[Saved data entries]
────────────────
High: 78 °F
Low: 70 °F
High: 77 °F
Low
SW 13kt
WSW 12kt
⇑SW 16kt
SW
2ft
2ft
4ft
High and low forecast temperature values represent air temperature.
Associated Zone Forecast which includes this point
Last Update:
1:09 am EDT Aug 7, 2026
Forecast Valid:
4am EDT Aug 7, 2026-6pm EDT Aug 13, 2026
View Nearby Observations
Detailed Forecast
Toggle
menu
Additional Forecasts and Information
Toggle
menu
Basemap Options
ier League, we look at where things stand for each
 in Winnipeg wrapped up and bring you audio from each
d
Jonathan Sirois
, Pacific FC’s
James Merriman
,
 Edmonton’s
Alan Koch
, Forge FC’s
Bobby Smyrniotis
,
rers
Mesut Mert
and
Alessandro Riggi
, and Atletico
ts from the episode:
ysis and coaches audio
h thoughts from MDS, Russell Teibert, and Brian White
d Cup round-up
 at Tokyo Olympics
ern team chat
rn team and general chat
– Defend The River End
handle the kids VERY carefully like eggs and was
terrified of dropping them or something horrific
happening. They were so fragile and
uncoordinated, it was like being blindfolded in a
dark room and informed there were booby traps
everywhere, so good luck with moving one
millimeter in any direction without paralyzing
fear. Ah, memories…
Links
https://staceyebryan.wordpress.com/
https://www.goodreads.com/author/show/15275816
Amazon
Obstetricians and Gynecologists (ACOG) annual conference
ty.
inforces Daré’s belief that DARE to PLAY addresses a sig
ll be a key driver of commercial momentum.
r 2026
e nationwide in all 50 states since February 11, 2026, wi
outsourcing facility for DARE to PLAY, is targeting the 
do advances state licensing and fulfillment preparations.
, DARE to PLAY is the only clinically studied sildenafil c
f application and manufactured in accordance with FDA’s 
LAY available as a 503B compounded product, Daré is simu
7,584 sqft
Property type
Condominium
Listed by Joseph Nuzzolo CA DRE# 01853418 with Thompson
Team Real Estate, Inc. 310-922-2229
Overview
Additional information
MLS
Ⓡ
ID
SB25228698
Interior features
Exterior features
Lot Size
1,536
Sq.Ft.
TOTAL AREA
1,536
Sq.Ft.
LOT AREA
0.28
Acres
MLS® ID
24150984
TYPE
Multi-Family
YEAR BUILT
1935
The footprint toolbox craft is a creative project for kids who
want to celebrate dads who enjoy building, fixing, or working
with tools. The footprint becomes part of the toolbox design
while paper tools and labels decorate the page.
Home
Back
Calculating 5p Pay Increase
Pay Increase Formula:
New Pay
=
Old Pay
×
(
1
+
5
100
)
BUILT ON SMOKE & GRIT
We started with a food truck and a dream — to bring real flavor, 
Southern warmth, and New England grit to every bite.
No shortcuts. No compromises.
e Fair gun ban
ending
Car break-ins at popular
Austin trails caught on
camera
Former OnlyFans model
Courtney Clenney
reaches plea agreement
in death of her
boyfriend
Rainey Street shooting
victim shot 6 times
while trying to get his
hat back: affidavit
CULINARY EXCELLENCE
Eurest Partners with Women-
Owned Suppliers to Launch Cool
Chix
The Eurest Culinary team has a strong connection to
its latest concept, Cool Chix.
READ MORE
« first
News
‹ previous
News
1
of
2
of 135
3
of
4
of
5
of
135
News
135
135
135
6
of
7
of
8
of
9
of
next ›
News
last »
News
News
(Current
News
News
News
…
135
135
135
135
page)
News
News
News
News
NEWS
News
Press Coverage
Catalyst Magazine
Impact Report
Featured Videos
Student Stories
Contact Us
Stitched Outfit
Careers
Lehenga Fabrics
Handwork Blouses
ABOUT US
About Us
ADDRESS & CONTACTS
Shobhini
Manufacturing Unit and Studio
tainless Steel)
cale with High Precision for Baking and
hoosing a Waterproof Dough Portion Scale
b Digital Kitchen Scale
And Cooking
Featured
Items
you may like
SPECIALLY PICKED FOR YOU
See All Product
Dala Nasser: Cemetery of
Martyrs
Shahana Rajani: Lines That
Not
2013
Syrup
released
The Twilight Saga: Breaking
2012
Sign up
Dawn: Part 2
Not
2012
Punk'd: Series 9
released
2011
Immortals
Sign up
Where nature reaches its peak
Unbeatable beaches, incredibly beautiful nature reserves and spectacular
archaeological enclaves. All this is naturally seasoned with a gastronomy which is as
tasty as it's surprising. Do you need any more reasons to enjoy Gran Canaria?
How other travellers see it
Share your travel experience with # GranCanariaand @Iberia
────────────────
TASK DESCRIPTION:
Write out the records from their first line through the line containing "f application and", reproducing each line unchanged.

YOUR SOLUTION:
High: 78 °F
Low: 70 °F
High: 77 °F
Low
SW 13kt
WSW 12kt
⇑SW 16kt
SW
2ft
2ft
4ft
High and low forecast temperature values represent air temperature.
Associated Zone Forecast which includes this point
Last Update:
1:09 am EDT Aug 7, 2026
Forecast Valid:
4am EDT Aug 7, 2026-6pm EDT Aug 13, 2026
View Nearby Observations
Detailed Forecast
Toggle
menu
Additional Forecasts and Information
Toggle
menu
Basemap Options
ier League, we look at where things stand for each
 in Winnipeg wrapped up and bring you audio from each
d
Jonathan Sirois
, Pacific FC’s
James Merriman
,
 Edmonton’s
Alan Koch
, Forge FC’s
Bobby Smyrniotis
,
rers
Mesut Mert
and
Alessandro Riggi
, and Atletico
ts from the episode:
ysis and coaches audio
h thoughts from MDS, Russell Teibert, and Brian White
d Cup round-up
 at Tokyo Olympics
ern team chat
rn team and general chat
– Defend The River End
handle the kids VERY carefully like eggs and was
terrified of dropping them or something horrific
happening. They were so fragile and
uncoordinated, it was like being blindfolded in a
dark room and informed there were booby traps
everywhere, so good luck with moving one
millimeter in any direction without paralyzing
fear. Ah, memories…
Links
https://staceyebryan.wordpress.com/
https://www.goodreads.com/author/show/15275816
Amazon
Obstetricians and Gynecologists (ACOG) annual conference
ty.
inforces Daré’s belief that DARE to PLAY addresses a sig
ll be a key driver of commercial momentum.
r 2026
e nationwide in all 50 states since February 11, 2026, wi
outsourcing facility for DARE to PLAY, is targeting the 
do advances state licensing and fulfillment preparations.
, DARE to PLAY is the only clinically studied sildenafil c
f application and manufactured in accordance with FDA’s 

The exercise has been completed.